L’auteur a minutieusement revisité les écrits du grand penseur du 19-ème siècle, incluant des notes inédites. Il nous fait découvrir un Marx totalement nouveau, dont la pensée théorique se serait éloignée d’une vision progressiste productiviste : « Marx, qui a abandonné sa vision progressiste de l'histoire, a alors réussi à intégrer le concept de durabilité communautaire et les principes de l'économie stationnaire dans sa théorie révolutionnaire pour aboutir à un communisme dont les principes n'incluent plus ni productivisme ni écosocialisme.

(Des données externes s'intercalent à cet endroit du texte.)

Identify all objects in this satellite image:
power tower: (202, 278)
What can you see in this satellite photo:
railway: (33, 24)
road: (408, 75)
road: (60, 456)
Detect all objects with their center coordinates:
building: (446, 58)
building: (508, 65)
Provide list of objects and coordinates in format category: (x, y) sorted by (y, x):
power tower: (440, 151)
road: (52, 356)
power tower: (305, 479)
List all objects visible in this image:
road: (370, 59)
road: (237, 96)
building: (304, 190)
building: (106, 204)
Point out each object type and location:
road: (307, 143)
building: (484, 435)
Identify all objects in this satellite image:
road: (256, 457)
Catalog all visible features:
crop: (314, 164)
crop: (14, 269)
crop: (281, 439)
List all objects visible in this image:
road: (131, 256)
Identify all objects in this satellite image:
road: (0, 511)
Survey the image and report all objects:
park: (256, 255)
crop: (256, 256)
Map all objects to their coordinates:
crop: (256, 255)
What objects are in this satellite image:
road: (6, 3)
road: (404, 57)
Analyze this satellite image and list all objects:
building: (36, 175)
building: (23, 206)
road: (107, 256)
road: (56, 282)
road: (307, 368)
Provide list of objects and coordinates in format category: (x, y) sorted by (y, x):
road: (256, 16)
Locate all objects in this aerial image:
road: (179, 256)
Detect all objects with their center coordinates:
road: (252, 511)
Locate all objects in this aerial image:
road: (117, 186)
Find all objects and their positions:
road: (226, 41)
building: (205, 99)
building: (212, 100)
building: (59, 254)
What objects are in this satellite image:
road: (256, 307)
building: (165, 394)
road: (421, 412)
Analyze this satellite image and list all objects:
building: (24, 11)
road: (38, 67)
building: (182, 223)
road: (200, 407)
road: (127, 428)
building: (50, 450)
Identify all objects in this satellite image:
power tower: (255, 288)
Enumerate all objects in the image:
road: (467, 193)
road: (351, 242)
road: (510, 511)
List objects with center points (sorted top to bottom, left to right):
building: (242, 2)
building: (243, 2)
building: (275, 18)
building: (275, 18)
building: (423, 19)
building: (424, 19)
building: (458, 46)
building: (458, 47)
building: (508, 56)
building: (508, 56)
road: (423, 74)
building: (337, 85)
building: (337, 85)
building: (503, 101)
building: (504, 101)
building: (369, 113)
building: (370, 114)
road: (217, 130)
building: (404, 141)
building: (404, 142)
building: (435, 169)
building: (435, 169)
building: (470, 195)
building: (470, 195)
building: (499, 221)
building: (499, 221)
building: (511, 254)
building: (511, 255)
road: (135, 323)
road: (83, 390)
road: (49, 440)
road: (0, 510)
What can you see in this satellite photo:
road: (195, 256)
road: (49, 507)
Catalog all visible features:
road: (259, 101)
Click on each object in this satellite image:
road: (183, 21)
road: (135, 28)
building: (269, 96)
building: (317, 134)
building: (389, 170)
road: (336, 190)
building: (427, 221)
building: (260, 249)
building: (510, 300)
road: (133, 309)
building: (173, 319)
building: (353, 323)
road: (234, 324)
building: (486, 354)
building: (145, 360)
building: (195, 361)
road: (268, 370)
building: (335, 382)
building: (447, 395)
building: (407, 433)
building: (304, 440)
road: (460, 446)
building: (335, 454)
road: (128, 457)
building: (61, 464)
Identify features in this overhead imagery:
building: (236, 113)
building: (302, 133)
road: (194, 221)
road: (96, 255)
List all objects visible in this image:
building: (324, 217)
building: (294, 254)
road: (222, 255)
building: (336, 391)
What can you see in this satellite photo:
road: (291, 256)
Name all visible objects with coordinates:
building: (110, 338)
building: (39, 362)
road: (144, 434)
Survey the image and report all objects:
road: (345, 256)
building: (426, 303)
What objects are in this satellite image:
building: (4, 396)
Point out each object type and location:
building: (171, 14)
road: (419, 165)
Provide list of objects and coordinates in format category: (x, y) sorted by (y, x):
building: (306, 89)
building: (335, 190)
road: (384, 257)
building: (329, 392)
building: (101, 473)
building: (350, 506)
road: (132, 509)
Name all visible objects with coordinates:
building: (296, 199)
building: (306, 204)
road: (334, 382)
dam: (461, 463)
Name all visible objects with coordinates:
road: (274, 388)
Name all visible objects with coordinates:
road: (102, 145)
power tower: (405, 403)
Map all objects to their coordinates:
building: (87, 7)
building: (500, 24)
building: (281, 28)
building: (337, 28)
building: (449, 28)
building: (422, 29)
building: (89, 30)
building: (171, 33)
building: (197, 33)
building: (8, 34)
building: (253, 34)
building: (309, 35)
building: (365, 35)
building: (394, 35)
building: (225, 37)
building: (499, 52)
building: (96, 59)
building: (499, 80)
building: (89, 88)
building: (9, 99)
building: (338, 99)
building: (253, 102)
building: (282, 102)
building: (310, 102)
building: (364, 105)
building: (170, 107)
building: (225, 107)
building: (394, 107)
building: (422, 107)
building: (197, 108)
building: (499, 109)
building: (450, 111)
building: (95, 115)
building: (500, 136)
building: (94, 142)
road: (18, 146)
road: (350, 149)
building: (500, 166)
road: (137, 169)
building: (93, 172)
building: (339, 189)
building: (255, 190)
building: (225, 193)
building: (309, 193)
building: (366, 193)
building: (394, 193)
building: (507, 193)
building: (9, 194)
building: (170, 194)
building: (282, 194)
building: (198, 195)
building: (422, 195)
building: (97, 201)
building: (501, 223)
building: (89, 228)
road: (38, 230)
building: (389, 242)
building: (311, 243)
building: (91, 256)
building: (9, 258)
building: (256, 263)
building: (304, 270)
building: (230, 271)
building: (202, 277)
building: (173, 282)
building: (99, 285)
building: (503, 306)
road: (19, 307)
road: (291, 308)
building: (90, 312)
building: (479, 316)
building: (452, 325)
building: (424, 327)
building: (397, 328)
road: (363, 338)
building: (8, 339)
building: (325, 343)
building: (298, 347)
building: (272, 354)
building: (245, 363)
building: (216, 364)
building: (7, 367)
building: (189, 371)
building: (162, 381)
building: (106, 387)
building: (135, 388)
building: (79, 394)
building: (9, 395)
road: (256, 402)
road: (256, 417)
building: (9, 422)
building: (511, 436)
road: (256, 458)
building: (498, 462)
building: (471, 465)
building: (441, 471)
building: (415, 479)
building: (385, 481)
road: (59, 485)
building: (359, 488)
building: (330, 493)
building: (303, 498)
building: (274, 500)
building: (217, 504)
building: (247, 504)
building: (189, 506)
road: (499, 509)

Ce communisme c'est le communisme de décroissance auquel parvient Marx in fine ». On imagine le chemin parcouru lorsqu’après la primauté donnée aux force productives, il serait arrivé à admettre que l’alternative au capitalisme est la décroissance. Si donc l’alternative au capitalisme est là décroissance, il y aurait une sorte d’équivalence entre croissance et capitalisme. Il est de fait que les essais de remplacement du capitalisme par un autre système productiviste en recherche de croissance ont conduit à des retours au capitalisme. Les exemples des communismes soviétique et chinois sont éloquents à cet égard.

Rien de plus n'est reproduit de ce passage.